Let’s retrieve some sample data:

SELECT vec, magnitude
FROM track_properties
LIMIT 10
[
  {
    "vec": [-4.43744993210000000, 22.10746002200000000, 34.09545898440000000, ...],
    "magnitude": 567.9233
  },
  {
    "vec": [1.48314607140000000, 2.67624783520000000, 8.49940872190000000, ...],
    "magnitude": 48.442005
  },
  ...
]

All vectors in pg-costop are treated as double precision[]. Here’s an example of how we could rank tracks:

WITH
  liked AS (
    SELECT track_id, vec, magnitude
    FROM track_properties
    WHERE track_id = 'foo'
  ),
  dont_like AS (
    SELECT vec, magnitude
    FROM track_properties
    WHERE track_id = 'bar'
  ),
  weighted AS (
    SELECT *
    FROM ct_weigh(
      positive := ARRAY(SELECT vec FROM liked)
     ,negative := ARRAY(SELECT vec FROM dont_like)
     ,neg_scale := 0.1
     ,noise := 0.05
    )
  )
SELECT
  tp.track_id,
  ct_similarity(
    a := (select w.vec from weighted w)
   ,b := tp.vec
   ,norm_a := (select w.norm from weighted w)
   ,norm_b := tp.magnitude
  )
FROM track_properties tp
WHERE track_id NOT IN (SELECT track_id FROM liked)
ORDER BY 2
LIMIT 10;

That’s a lot! Let’s break this down.

First, liked queries the vectors from the tracks we’d like to see more of. For this example, there’s one track in there. Next, dont_like queries vectors for tracks the user doesn’t like.
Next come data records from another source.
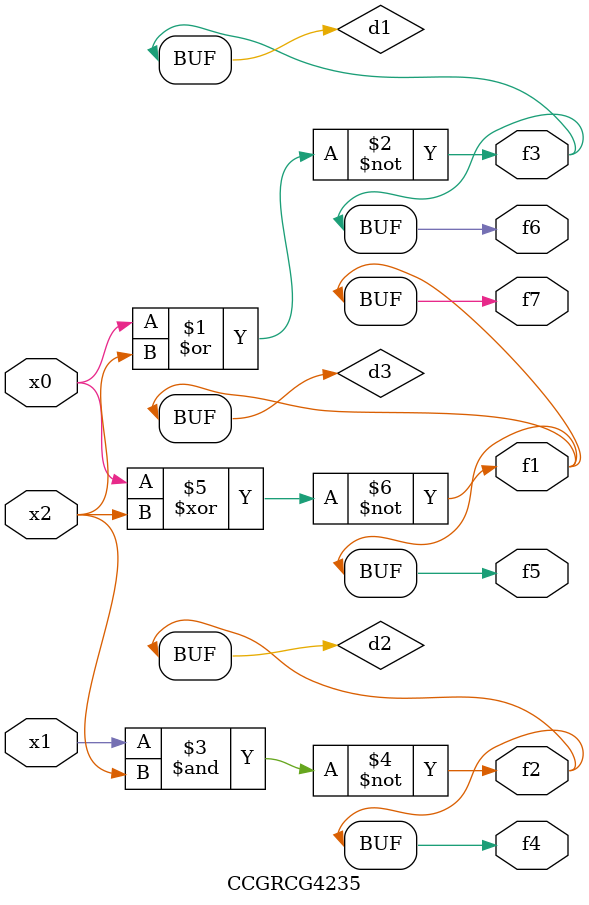
<source format=v>
module CCGRCG4235(
	input x0, x1, x2,
	output f1, f2, f3, f4, f5, f6, f7
);

	wire d1, d2, d3;

	nor (d1, x0, x2);
	nand (d2, x1, x2);
	xnor (d3, x0, x2);
	assign f1 = d3;
	assign f2 = d2;
	assign f3 = d1;
	assign f4 = d2;
	assign f5 = d3;
	assign f6 = d1;
	assign f7 = d3;
endmodule

</source>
Without respecting likes and dislikes, and without the random component, we could use the vector from the liked track directly in the ct_similarity function we’ll get to in a moment. But that only really works for a single source vector. If we want to recommend tracks based on say the last 5 tracks a user has liked, we need to use ct_weigh.

ct_weigh builds a weighted vector taking into account user preferences and a bit of chance. positive receives a list of vectors used to bias the weighted vector towards, whereas negative is a list of vectors to bias against. We’ve added the optional neg_scale and pos_scale parameters. In the example above, all positive vectors are counted as they are, but negative vectors are scaled to have 10% of their original impact.

Finally, we add chance (5%) using the optional noise parameter.

Now, we use the resulting vector as the origin and try to find similar tracks by using ct_similarity. As mentioned previously we make use of cached magnitude values. norm_a comes from the ct_weigh output, and magnitude from our tracks table. ct_similarity returns a value that when used with the default ORDER BY (the 2 here references the second SELECTed value) will sort by most similar first.

We exclude all input tracks with WHERE track_id NOT IN (SELECT track_id FROM liked), because the most similar tracks are the same tracks we put in.

You can find the complete API docs for pg-costop in the GitHub repo. There are several performance optimization one could consider like fundamentally different algorithms (locality sensitive hash grouping, ball-graphs, …) but those are primarily useful for datasets whose size exceed the practical limits of this experimental Postgres procedure.

Spotify has open-sourced their nearest neighbour library Annoy in the meantime, which has lots of bindings for all kinds of languages.